▸ **To do**: From the text below on Berle's book about corporations, extract the passage between "The crash for" and "if left unregulated.", inclusive, word for word.

▸ **Text**:

Also, this worthwhile bit of history from Harvard's Richard Parker, I abridged his intro for quicker reading. Well before Minsky explained the instablity inherent to capitalism, Berle (Harvard's youngest graduate) described the danger of Corporations too powerful to be regulated (in current parlance, "too big to fail")
Full text:http://www.nytimes.com/2008/11/09/books/review/Parker-t.html?_r=1&sq=berle&st=cse&oref=slogin&scp=1&pagewanted=all

[Adolf Augustus Berle wrote “The Modern Corporation & Private Property” in 1932.] The book succeeded in persuading Americans to see their economic system in a new way — and helped set the stage for the most fundamental realignment of power since abolition. [...] Berle used data compiled by his co-author, the economist Gardiner Means, to examine how markets had become concentrated in just a few hundred firms and how senior managers had wrested power from the companies’ legal owners, the shareholders.
No radical, Berle was eager to preserve the corporate system, which he called “the flower of our industrial organization.” But he now believed that new controls would have to balance “a variety of claims by various groups in the community” — not just its managers or shareholders — and assign “to each a portion of the income stream on the basis of public policy rather than private cupidity.”In 1932, as in our own moment of financial crisis, most Americans could see that something needed to be done because these new behemoths — which had turned America from a nation of farmers into the world’s largest industrial power — were on the verge of collapse, poised like Samson to pull the entire economy down with them. Berle’s genius in “The Modern Corporation” was to align his professional insights with the public’s fears, and its anger. As he starkly put it in his preface, “Between a political organization of society and an economic organization of society, which will be the dominant form?”
In Theodore Roosevelt’s and Woodrow Wilson’s era, reformers like Brandeis had argued that strict anti­monopoly and anti-collusion laws could return America to a place of small firms and farms, the beau ideal of Adam Smith’s market model. But Americans continued rushing to the cities, spurring an explosion in mass consumption, financed by a boom in cheap consumer credit and easy home loans. Then, in 1929, the markets crashed.
The crash for a time reinvigorated not only the anti-monopolists, but also union organizers, socialists, agrarian populists and crackpot utopians. It also brought forth “forward looking” chief executives like Gerald Swope of General Electric, who supported progressive corporatism — a world of government-mandated business cartels in exchange for higher wages, improved working conditions, and corporate-based workers’ compensation, pension and unemployment plans. Berle, however, was keen on none of these solutions. In his book, he explained that giant corporations were not “natural” economic institutions but recent inventions of the law, cobbled together on the remains of the medieval corporation, a quite different institution. What the Depression showed, he argued, was that modern corporations had failed not only stockholders, but the public — and would do so again, if left unregulated.

▸ **Information provided**:
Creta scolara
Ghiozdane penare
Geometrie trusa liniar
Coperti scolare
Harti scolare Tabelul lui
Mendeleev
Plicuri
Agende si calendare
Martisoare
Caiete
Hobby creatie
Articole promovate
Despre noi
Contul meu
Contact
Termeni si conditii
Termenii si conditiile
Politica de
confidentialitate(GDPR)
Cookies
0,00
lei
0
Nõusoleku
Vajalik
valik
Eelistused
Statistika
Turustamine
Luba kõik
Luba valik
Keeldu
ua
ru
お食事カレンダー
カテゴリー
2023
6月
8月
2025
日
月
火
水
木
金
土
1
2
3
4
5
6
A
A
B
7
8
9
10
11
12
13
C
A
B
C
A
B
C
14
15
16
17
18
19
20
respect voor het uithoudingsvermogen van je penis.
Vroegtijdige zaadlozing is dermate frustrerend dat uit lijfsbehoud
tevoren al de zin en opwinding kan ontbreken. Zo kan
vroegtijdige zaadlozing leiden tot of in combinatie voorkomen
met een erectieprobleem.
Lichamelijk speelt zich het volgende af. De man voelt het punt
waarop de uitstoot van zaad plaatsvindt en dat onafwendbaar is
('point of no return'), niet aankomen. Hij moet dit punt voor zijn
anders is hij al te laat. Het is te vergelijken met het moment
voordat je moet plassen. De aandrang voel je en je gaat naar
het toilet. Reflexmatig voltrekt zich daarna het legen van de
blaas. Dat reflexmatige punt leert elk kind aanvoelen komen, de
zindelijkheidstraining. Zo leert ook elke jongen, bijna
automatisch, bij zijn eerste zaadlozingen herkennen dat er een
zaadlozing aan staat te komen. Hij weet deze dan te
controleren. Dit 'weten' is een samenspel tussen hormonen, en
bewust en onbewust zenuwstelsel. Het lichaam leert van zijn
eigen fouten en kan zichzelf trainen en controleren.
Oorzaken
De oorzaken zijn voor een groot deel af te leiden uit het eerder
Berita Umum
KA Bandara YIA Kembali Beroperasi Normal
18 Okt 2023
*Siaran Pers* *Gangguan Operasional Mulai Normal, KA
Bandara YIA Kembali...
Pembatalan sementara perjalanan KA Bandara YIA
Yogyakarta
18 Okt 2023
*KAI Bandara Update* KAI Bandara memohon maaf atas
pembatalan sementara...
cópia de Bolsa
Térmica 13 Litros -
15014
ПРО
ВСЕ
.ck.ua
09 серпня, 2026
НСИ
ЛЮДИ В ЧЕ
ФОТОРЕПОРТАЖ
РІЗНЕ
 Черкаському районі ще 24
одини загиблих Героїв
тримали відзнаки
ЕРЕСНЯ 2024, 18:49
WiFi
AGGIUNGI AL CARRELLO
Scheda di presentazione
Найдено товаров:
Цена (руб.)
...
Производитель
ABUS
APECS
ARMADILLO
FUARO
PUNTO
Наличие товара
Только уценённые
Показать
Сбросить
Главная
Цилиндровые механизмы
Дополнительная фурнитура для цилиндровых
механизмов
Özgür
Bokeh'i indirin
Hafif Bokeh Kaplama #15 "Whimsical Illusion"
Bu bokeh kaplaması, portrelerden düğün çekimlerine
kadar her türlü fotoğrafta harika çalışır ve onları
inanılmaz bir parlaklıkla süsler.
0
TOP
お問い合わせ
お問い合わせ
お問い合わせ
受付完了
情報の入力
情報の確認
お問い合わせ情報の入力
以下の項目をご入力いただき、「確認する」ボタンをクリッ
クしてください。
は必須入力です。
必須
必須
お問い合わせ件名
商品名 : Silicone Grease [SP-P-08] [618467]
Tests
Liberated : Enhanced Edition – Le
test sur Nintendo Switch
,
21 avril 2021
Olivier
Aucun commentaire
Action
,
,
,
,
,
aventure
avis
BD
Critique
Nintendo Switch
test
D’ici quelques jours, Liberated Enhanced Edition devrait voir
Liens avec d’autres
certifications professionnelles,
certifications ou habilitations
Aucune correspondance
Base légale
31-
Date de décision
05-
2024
* * *
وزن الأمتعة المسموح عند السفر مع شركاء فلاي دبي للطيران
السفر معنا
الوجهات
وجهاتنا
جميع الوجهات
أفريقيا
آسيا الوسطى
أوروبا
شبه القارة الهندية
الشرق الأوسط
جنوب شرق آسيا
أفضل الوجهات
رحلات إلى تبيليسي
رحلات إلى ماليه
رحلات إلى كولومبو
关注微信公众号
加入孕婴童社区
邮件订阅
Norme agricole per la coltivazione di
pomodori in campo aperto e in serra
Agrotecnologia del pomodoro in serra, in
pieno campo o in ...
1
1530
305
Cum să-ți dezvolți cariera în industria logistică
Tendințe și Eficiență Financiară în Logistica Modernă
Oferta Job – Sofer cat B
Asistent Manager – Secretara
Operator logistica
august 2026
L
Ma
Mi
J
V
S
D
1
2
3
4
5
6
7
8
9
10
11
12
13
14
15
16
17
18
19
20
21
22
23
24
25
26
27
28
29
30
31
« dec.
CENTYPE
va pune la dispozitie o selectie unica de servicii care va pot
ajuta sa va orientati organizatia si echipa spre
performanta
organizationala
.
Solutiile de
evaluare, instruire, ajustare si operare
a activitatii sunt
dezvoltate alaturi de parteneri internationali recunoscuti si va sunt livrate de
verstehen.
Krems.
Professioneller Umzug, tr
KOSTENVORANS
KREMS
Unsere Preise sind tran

▸ **Exercise output**:
The crash for a time reinvigorated not only the anti-monopolists, but also union organizers, socialists, agrarian populists and crackpot utopians. It also brought forth “forward looking” chief executives like Gerald Swope of General Electric, who supported progressive corporatism — a world of government-mandated business cartels in exchange for higher wages, improved working conditions, and corporate-based workers’ compensation, pension and unemployment plans. Berle, however, was keen on none of these solutions. In his book, he explained that giant corporations were not “natural” economic institutions but recent inventions of the law, cobbled together on the remains of the medieval corporation, a quite different institution. What the Depression showed, he argued, was that modern corporations had failed not only stockholders, but the public — and would do so again, if left unregulated.